Sliced-Regularized Optimal Transport

In this post, we break down a new regularized optimal transport problem Sliced-Regularized Optimal Transport (SROT).

Overview

Optimal Transport (OT) is a powerful framework for comparing probability distributions, but it is often computationally expensive. A widely used workaround is entropic regularization (EOT), which makes OT scalable via Sinkhorn iterations. However, EOT introduces bias because it regularizes toward an uninformative prior — the independent coupling.

This post introduces a different idea:

What if we regularize OT toward a meaningful prior instead?

This leads to Sliced-Regularized Optimal Transport (SROT):

Replace the independent coupling with a sliced OT (SOT) plan
Keep the same KL regularization structure
Retain Sinkhorn-style efficiency

The result is a method that is as scalable as EOT, but closer to true OT.

1. From OT to Regularized OT

Optimal Transport

Given distributions $\mu $ and $\nu $, OT solves:

\[\pi^\star = \text{arg}\min_{\pi \in \Pi(\mu,\nu)} \int c(x,y)\, d\pi(x,y)\]
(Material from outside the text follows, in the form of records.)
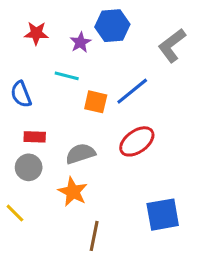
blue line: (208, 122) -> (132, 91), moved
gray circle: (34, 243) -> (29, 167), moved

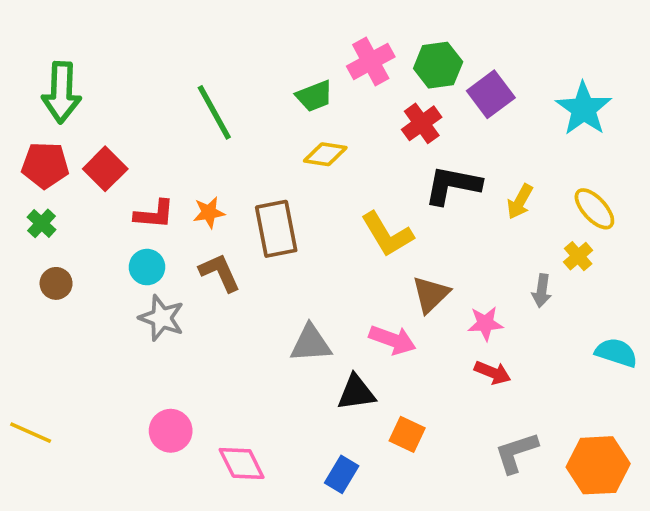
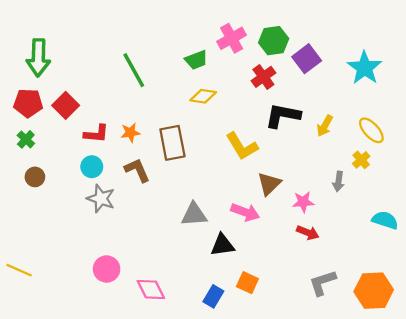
orange square: (407, 434) -> (247, 283), moved

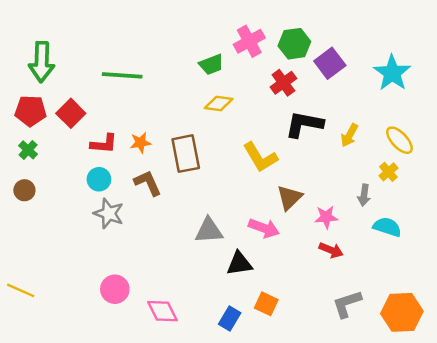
green line: (134, 70) -> (122, 75), moved, turned -57
brown circle: (35, 177) -> (24, 190), moved
cyan semicircle: (385, 220) -> (387, 227), moved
This finds the most efficient way to move mass from $\mu $ to $\nu $.

Entropic OT (EOT)

EOT adds a KL penalty:

\[\pi^\star_\varepsilon = \text{arg}\min_{\pi \in \Pi(\mu,\nu)} \int c(x,y)\, d\pi(x,y) + \varepsilon \, \mathrm{KL}(\pi \mid \mu \otimes \nu)\]

Key idea:

Encourages smooth plans
Reference = independent coupling $\mu \otimes \nu $

Limitation:
The prior is not informative about the true OT structure.

2. Sliced OT as a Prior

Sliced OT (SOT) approximates OT by:

Projecting data onto 1D directions
Solving 1D OT (cheap, closed-form)
Lifting back to high dimensions
Averaging over projections

Final SOT plan:

\[\pi^{\mathrm{SOT}} = \mathbb{E}_\theta[\pi_\theta]\]

Properties:

Fast (sorting-based)
Captures geometry better than independent coupling
Still approximate

3. SROT: The Core Idea

Definition

SROT replaces the EOT prior with a SOT plan:

\[\pi^\star_{\varepsilon,\mathrm{SOT}} = \text{arg}\min_{\pi \in \Pi(\mu,\nu)} \int c(x,y)\, d\pi(x,y) + \varepsilon \, \mathrm{KL}(\pi \mid \pi^{\mathrm{SOT}})\]

Interpretation

EOT: shrink toward independence
SROT: shrink toward a geometric proxy of OT

As $\varepsilon \to 0 $:

Recover exact OT

As $\varepsilon \to \infty $:

Recover SOT plan

Key Insight

In discrete form:

\[C'_{ij} = C_{ij} - \varepsilon \log P^{\mathrm{SOT}}_{ij}\]

So SROT is equivalent to EOT with a modified cost:

Pairs favored by SOT become cheaper
Geometry is encoded directly in the optimization

4. Sinkhorn Algorithm for SROT

SROT keeps the same computational structure as EOT.

Kernel

\[K = P^{\mathrm{SOT}} \odot \exp(-C/\varepsilon)\]

Iterations

\[u \leftarrow \alpha \oslash (K v), \quad v \leftarrow \beta \oslash (K^\top u)\]

Transport Plan

\[P = \mathrm{diag}(u)\, K \, \mathrm{diag}(v)\]